§ ЦИТИРУЕМЫЙ ОТРЫВОК:
Фудель именно принимал форму учения – был последователен самой своей жизнью, воплощая в поступке то, что считал истиной [87] . В отличие от многих других молодых друзей Леонтьева, горячих в начале, но вскоре растрачивавших свой энтузиазм, он твердо шел по пути, им избранному, – приняв Православие со всей решительностью, «как веру, нам данную», без произвольного отбора в учении, он вскоре принял и священнический сан, при поддержке К. Н. В мемуарном очерке, написанном по просьбе С. Н. Дурылина меньше чем за месяц до смерти, в сентябре 1918 года, о. И. Фудель вспоминал:
...
«Сам я обязан ему бесконечно многим. Достаточно сказать, что достижение счастия величайшего служения на земле, т. е. священства, связано у меня с именем Константина Николаевича. Самая мысль о священстве возникла в моей душе совершенно самостоятельно задолго до знакомства с Леонтьевым. Эта мысль явилась у меня, когда я писал последнюю главу своих “Писем о современной молодежи” в 1887 году.
Я звал молодежь на служение народу, главным образом на поприще сельского учительства, и вот в это время блеснула мысль: “А почему же не в священном сане? Ведь что еще ближе к народу”.
Но это мне казалось не только дерзким желанием, но и невозможным в практическом осуществлении, ибо сам я тогда не знал прецедентов принятия священства светскими людьми. И вот эту заветную мысль я высказал Леонтьеву. Он сильно обрадовался и поддержал мою мечту горячо и настойчиво, как и все, что ему нравилось. А когда о. Амвросий дал свое благословение на то, чтобы хлопотать о священстве, Леонтьев помог мне самым существенным образом» (Мое знакомство с Леонтьевым . С. 455–456).
Священство молодого друга приносило радость Леонтьеву и потому, что он видел в этом поступке воплощение своих заветных мечтаний о судьбах православия в России – чтобы появились многочисленные образованные, из хорошего общества монахи и священники [88] . Фуделю Леонтьев будет настоятельно советовать добиваться прихода в столице:
...

§ ЗАДАНИЯ К УПРАЖНЕНИЮ:
**a)** В каком году, по словам Фуделя в отрывке о нем и Леонтьеве, у него появилась мысль о священстве?
**b)** Воспроизведите отрывок о Фуделе и Леонтьеве от слов «Но это мне казалось» до слов «Леонтьевым . С. 455–456).» включительно.

§ Записи данных:
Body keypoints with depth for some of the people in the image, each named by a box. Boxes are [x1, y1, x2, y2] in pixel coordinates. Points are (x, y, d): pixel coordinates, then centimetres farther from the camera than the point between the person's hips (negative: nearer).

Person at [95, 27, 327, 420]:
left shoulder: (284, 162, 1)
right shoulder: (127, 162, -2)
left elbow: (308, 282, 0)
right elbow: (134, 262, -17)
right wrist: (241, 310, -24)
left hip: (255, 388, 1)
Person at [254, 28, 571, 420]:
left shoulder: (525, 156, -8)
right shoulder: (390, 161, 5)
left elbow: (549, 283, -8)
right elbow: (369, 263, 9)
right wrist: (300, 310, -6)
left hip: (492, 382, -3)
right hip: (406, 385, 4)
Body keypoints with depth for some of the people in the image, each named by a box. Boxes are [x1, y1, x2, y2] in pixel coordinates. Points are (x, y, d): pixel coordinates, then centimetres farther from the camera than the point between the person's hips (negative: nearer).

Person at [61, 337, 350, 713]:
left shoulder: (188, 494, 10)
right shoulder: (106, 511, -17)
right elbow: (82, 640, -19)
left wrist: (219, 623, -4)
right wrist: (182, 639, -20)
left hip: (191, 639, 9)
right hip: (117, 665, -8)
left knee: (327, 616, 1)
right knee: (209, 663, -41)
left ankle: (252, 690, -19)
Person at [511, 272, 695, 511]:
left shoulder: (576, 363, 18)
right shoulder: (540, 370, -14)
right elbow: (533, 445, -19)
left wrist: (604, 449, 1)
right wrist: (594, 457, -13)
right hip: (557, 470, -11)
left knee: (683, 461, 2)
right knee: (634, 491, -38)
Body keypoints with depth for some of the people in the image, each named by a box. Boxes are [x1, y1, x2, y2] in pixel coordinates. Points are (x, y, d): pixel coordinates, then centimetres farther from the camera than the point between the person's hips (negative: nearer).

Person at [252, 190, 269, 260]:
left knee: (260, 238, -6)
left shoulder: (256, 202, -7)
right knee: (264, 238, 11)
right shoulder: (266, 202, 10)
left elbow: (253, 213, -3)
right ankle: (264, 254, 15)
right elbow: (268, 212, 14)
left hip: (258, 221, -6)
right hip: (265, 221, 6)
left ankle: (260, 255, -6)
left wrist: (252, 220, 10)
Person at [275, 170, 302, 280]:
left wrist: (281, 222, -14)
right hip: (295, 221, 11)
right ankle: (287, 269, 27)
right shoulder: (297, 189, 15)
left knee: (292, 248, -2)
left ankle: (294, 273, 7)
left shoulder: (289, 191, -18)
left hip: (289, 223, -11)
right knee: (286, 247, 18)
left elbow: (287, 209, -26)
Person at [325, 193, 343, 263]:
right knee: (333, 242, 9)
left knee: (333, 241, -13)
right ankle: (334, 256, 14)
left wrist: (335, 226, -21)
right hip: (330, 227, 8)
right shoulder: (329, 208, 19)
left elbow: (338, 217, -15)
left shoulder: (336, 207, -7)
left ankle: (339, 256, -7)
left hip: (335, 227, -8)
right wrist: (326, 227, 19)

§ ОТВЕТЫ ПО НОМЕРАМ:
**a)** В 1887 году, когда он писал последнюю главу своих «Писем о современной молодежи».

**b)**
Но это мне казалось не только дерзким желанием, но и невозможным в практическом осуществлении, ибо сам я тогда не знал прецедентов принятия священства светскими людьми. И вот эту заветную мысль я высказал Леонтьеву. Он сильно обрадовался и поддержал мою мечту горячо и настойчиво, как и все, что ему нравилось. А когда о. Амвросий дал свое благословение на то, чтобы хлопотать о священстве, Леонтьев помог мне самым существенным образом» (Мое знакомство с Леонтьевым . С. 455–456).